Basic will pay the purchase price for Notes validly tendered and accepted for purchase, as well as accrued and unpaid interest up to, but not including, the payment date. The tender offer is scheduled to expire at 11:59 p.m., New York City time, on October 29, 2012, unless such date is extended by Basic or earlier terminated (the “Expiration Time”). Noteholders who provide consents to the proposed amendments will receive a consent payment per $1,000 principal amount of Notes tendered and accepted for purchase pursuant to the offer if they provide their consents prior to 5:00 p.m., New York City time, on October 15, 2012, unless such date is extended by Basic (the “Consent Expiration”). The total consideration to be paid for each $1,000 principal amount of the Notes validly tendered and not validly withdrawn before the Consent Expiration will be $1,027.25, which includes a consent payment of $20.00 per $1,000 principal amount of the Notes, together with accrued and unpaid interest up to the date of payment for such Notes. Noteholders tendering after the Consent Expiration and prior to the Expiration Time will be eligible to receive only $1,007.25 per $1,000 principal amount of Notes that are validly tendered and not validly withdrawn.
The obligations to accept for purchase and to pay for Notes in the tender offer are conditioned on, among other things, the following:
| • | | the tender of Notes representing at least a majority of the principal amount of Notes outstanding, which is necessary to execute the supplemental indenture which will effect the proposed amendments to the indenture governing the Notes; and |
| • | | Basic’s having completed a capital markets transaction with gross proceeds to it of at least $250.0 million, on terms acceptable to it. |
Basic has retained BofA Merrill Lynch to serve as the Dealer Manager and Solicitation Agent for the tender offer and the consent solicitation. Requests for documents may be directed to D.F. King & Co., Inc., the Information Agent, at (800) 269-6427. Questions regarding the tender offer and consent solicitation may be directed to BofA Merrill Lynch at (888) 292-0070.
This press release is not an offer to purchase, a solicitation of an offer to sell or a solicitation of consents with respect to any securities. The tender offer and consent solicitation is being made solely by the Offer to Purchase and Consent Solicitation Statement dated October 1, 2012.
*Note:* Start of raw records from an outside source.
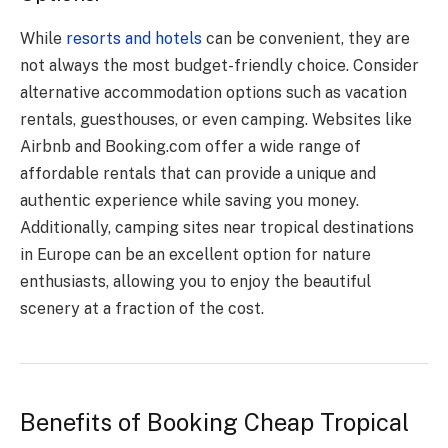
While
resorts and hotels
can be convenient, they are
not always the most budget-friendly choice. Consider
alternative accommodation options such as vacation
rentals, guesthouses, or even camping. Websites like
Airbnb and Booking.com offer a wide range of
affordable rentals that can provide a unique and
authentic experience while saving you money.
Additionally, camping sites near tropical destinations
in Europe can be an excellent option for nature
enthusiasts, allowing you to enjoy the beautiful
scenery at a fraction of the cost.
Benefits of Booking Cheap Tropical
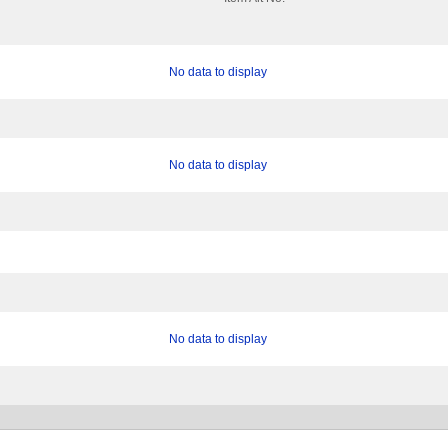
No data to display
No data to display
No data to display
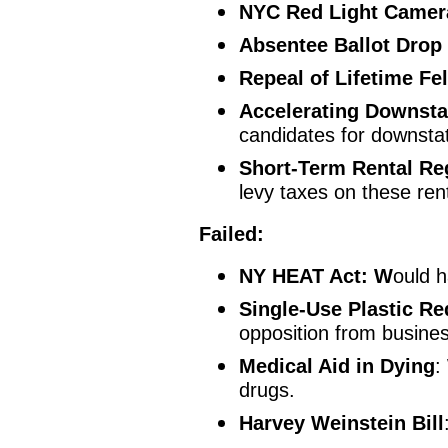
NYC Red Light Camer
Absentee Ballot Drop
Repeal of Lifetime Fe
Accelerating Downsta
candidates for downsta
Short-Term Rental Re
levy taxes on these ren
Failed:
NY HEAT Act: W
ould h
Single-Use Plastic Re
opposition from busine
Medical Aid in Dying
:
drugs.
Harvey Weinstein Bill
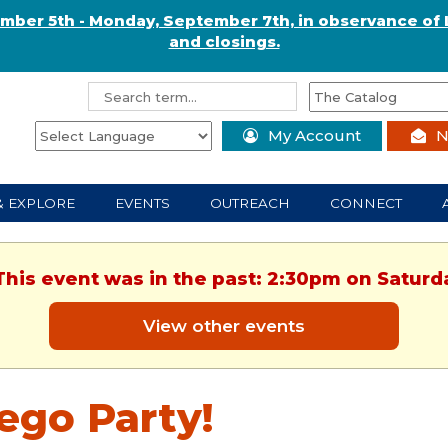
ember 5th - Monday, September 7th, in observance of 
and closings.
My Account
N
& EXPLORE
EVENTS
OUTREACH
CONNECT
This event was in the past: 2:30pm on Saturd
View other events
ego Party!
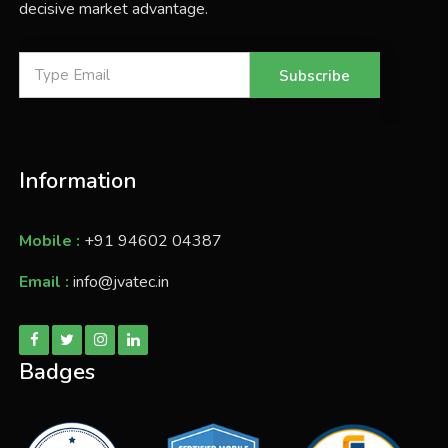
decisive market advantage.
Subscribe
Information
Mobile :
+91 94602 04387
Email :
info@jvatec.in
Badges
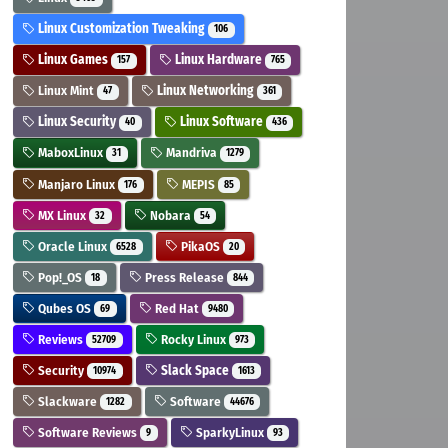
Linux Customization Tweaking
106
Linux Games
Linux Hardware
157
765
Linux Mint
Linux Networking
47
361
Linux Security
Linux Software
40
436
MaboxLinux
Mandriva
31
1279
Manjaro Linux
MEPIS
176
85
MX Linux
Nobara
32
54
Oracle Linux
PikaOS
6528
20
Pop!_OS
Press Release
18
844
Qubes OS
Red Hat
69
9480
Reviews
Rocky Linux
52709
973
Security
Slack Space
10974
1613
Slackware
Software
1282
44676
Software Reviews
SparkyLinux
9
93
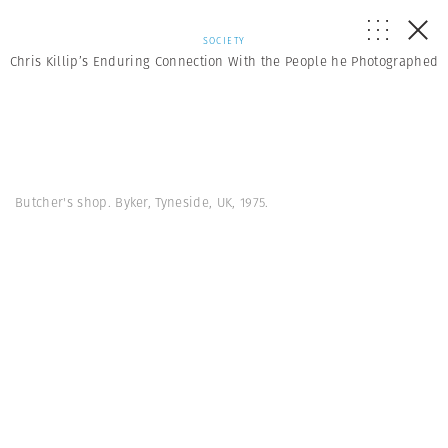
SOCIETY
Chris Killip’s Enduring Connection With the People he Photographed
Butcher's shop. Byker, Tyneside, UK, 1975.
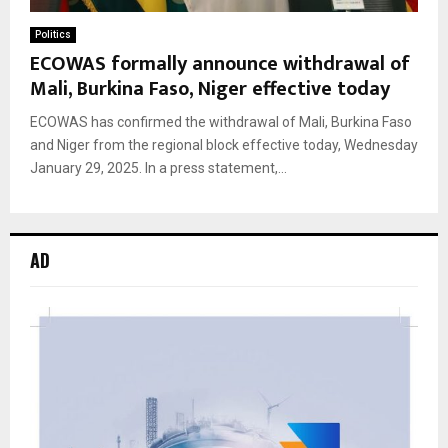
Politics
ECOWAS formally announce withdrawal of
Mali, Burkina Faso, Niger effective today
ECOWAS has confirmed the withdrawal of Mali, Burkina Faso
and Niger from the regional block effective today, Wednesday
January 29, 2025. In a press statement,...
AD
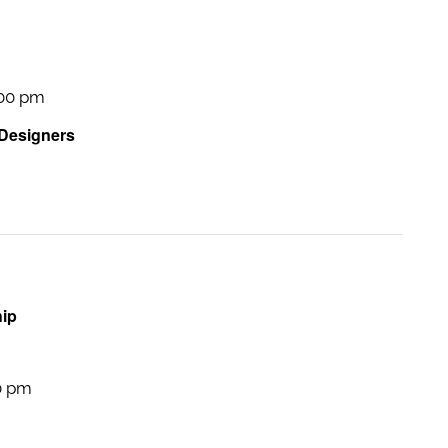
:00 pm
 Designers
hip
0 pm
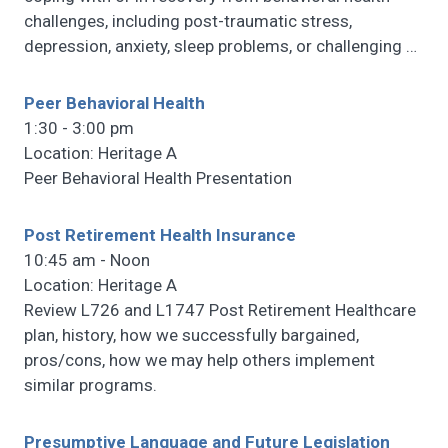
challenges, including post-traumatic stress,
depression, anxiety, sleep problems, or challenging
…
Peer Behavioral Health
1:30 - 3:00 pm
Location: Heritage A
Peer Behavioral Health Presentation
Post Retirement Health Insurance
10:45 am - Noon
Location: Heritage A
Review L726 and L1747 Post Retirement Healthcare
plan, history, how we successfully bargained,
pros/cons, how we may help others implement
similar programs.
Presumptive Language and Future Legislation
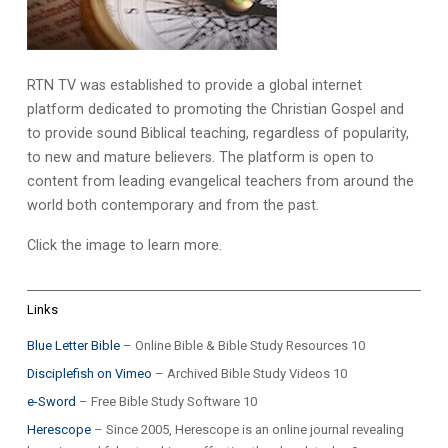
RTN TV was established to provide a global internet
platform dedicated to promoting the Christian Gospel and
to provide sound Biblical teaching, regardless of popularity,
to new and mature believers. The platform is open to
content from leading evangelical teachers from around the
world both contemporary and from the past.
Click the image to learn more.
Links
Blue Letter Bible
– Online Bible & Bible Study Resources 10
Disciplefish on Vimeo
– Archived Bible Study Videos 10
e-Sword
– Free Bible Study Software 10
Herescope
– Since 2005, Herescope is an online journal revealing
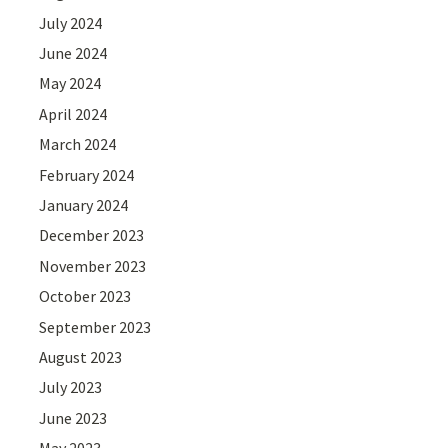
July 2024
June 2024
May 2024
April 2024
March 2024
February 2024
January 2024
December 2023
November 2023
October 2023
September 2023
August 2023
July 2023
June 2023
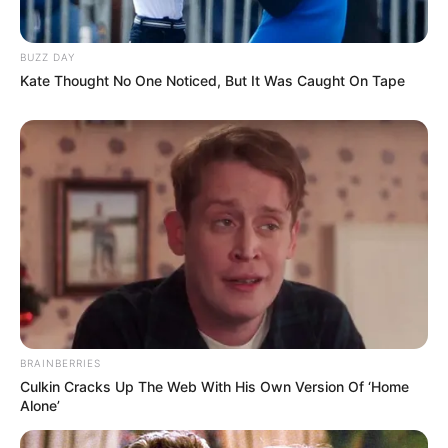
BUZZ DAY
Kate Thought No One Noticed, But It Was Caught On Tape
BRAINBERRIES
Culkin Cracks Up The Web With His Own Version Of ‘Home
Alone’
Recent News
About Basic Energy Services
Basic Energy Services provides well site services essential to maintaining production from the oil and gas wells within its operating area. The company employs more than 5,700 employees in more than 100 service points throughout the major oil and gas producing regions in Texas, Louisiana, Oklahoma, New Mexico, Arkansas, Kansas and the Rocky Mountain and Appalachian regions. Additional information on Basic Energy Services is available on the Company’s website at http://www.basicenergyservices.com.
Safe Harbor Statement
This release includes forward-looking statements and projections, made in reliance on the safe harbor provisions of the Private Securities Litigation Reform Act of 1995. Basic has made every reasonable effort to ensure that the information and assumptions on which these statements and projections are based are current, reasonable, and complete. However, a variety of factors could cause actual results to differ materially from the projections, anticipated results or other expectations expressed in this release, including (i) changes in demand for Basic’s services and any related material impact on its pricing and utilizations rates, (ii) Basic’s ability to execute, manage and integrate acquisitions successfully and (iii) changes in Basic’s expenses, including labor or fuel costs and financing costs. Additional important risk factors that could cause actual results to differ materially from expectations are disclosed in Item 1A of Basic’s Form 10-K for the year ended December 31, 2011 and subsequent quarterly reports on Form 10-Q filed with the SEC. While Basic makes these statements and projections in good faith, neither Basic nor its management can guarantee that anticipated future results will be achieved. Basic assumes no obligation to publicly update or revise any forward-looking statements made herein or any other forward-looking statements made by Basic, whether as a result of new information, future events, or otherwise.